▸ **Фрагмент текста**:
• • • •
182

О том, для чего священнику, настоятелю храма разбираться в церковном искусстве, почему в этом искусстве важен именно канонический иконописный язык, и как сегодня стоит благоукрашать церкви.

 

Протоиерей Федор Бородин, настоятель храма Святых бессребреников Космы и Дамиана на Маросейке (Москва) с 1993 года. О церковном искусстве он знает не только теоретически – он посещал иконописный кружок при Московской духовной семинарии, участвовал в некоторых храмовых росписях. Мы поговорили с ним о том, для чего священнику, настоятелю храма разбираться в церковном искусстве, почему в этом искусстве важен именно канонический иконописный язык, и как сегодня стоит благоукрашать церкви.

– Отец Федор, насколько важно священнику, настоятелю разбираться в церковном искусстве?

– Очень важно, потому, что именно священник почти всегда принимает окончательное решение, как будет украшаться или восстанавливаться храм. Потому ему необходимы элементарные познания о том, что может существовать в пространстве храма, о том, что не должно появляться в храмовом убранстве, как все там должно сочетаться, что соответствует, а что нет – архитектуре, эпохе, которая взята за основу…

– Ну, а если священник не понимает, ведь это же тоже дар – художественное видение, как и музыкальный слух, например?

– Ничего страшного в этом нет. Редко встретишь священника, который был бы одарен всеми талантами. Нужно просто привлекать специалистов. Как это происходит, когда люди, разбирающиеся в искусстве, собираются в Епархиальную комиссию: это могут быть опытные иконописцы, священники, имеющие представление о церковном искусстве или даже художественное образование, обязательно – искусствоведы, специалисты по древнерусскому искусство. С ними нужно обсуждать проект украшения храма, выслушивать их рекомендации.

– Насколько вообще настоятель может диктовать художнику-иконописцу, как ему работать, насколько – давать свободу?

– Это зависит от внутренней культуры священника. Если у меня не очень хороший слух, и я плохо разбираюсь в церковном пении, то буду больше доверять регенту, а не учить его постоянно, как настраивать пение. А во-вторых, если постоянно все решать за творческого человека, то он не будет творить. Это касается как певческой культуры, так и украшения храма росписями и иконами. Нельзя все решать за художника, иначе он становится ремесленником, который просто выполняет заказ. Из серии «Сделайте мне так же, как в соседнем храме», – а ведь подходит сюда такая роспись или не подходит, – надо обсуждать.

Нельзя все решать за художника, иначе он становится ремесленником, который просто выполняет заказ

Если священник начинает считать, что он абсолютно во всем разбирается, и все решает сам, это очень пагубно влияет в целом на приходскую жизнь, потому что исключает из нее соборность. В управлении приходом должны работать два принципа – иерархичность и соборность, если есть перекос в одну из сторон, то приходская жизнь будет разрушаться.

Настоятель контактирует и со спонсором, который оплачивает роспись (а это очень недешевое дело), и с художником, и принимает окончательное решение. Так что вопрос – в образованности настоятеля, и в его вкусе, и в его умении слушать других.
• • • •
▸ **Изучите материал**:
A) Выпишите без изменений часть интервью о церковном искусстве. Начните со слов «Если священник начинает» и остановитесь после слов «умении слушать других.».
B) Соответствуют ли интервью о церковном искусстве следующие утверждения? (i) Протоиерей Федор Бородин является настоятелем храма Космы и Дамиана на Маросейке с 1993 года. (ii) В управлении приходом, по его словам, должен действовать один принцип — иерархичность. (iii) Окончательное решение об украшении храма почти всегда принимает спонсор. На каждое ответьте «да» или «нет» и точно процитируйте решающие слова интервью.

▸ **Блок данных**:
• • • •
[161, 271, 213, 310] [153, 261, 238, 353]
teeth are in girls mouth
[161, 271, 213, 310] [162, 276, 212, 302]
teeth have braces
• • • •
▸ **Решения по заданиям**:
A)
Если священник начинает считать, что он абсолютно во всем разбирается, и все решает сам, это очень пагубно влияет в целом на приходскую жизнь, потому что исключает из нее соборность. В управлении приходом должны работать два принципа – иерархичность и соборность, если есть перекос в одну из сторон, то приходская жизнь будет разрушаться.

Настоятель контактирует и со спонсором, который оплачивает роспись (а это очень недешевое дело), и с художником, и принимает окончательное решение. Так что вопрос – в образованности настоятеля, и в его вкусе, и в его умении слушать других.

B)
(i) Да: «настоятель храма Святых бессребреников Космы и Дамиана на Маросейке (Москва) с 1993 года».
(ii) Нет: «В управлении приходом должны работать два принципа – иерархичность и соборность».
(iii) Нет: «именно священник почти всегда принимает окончательное решение».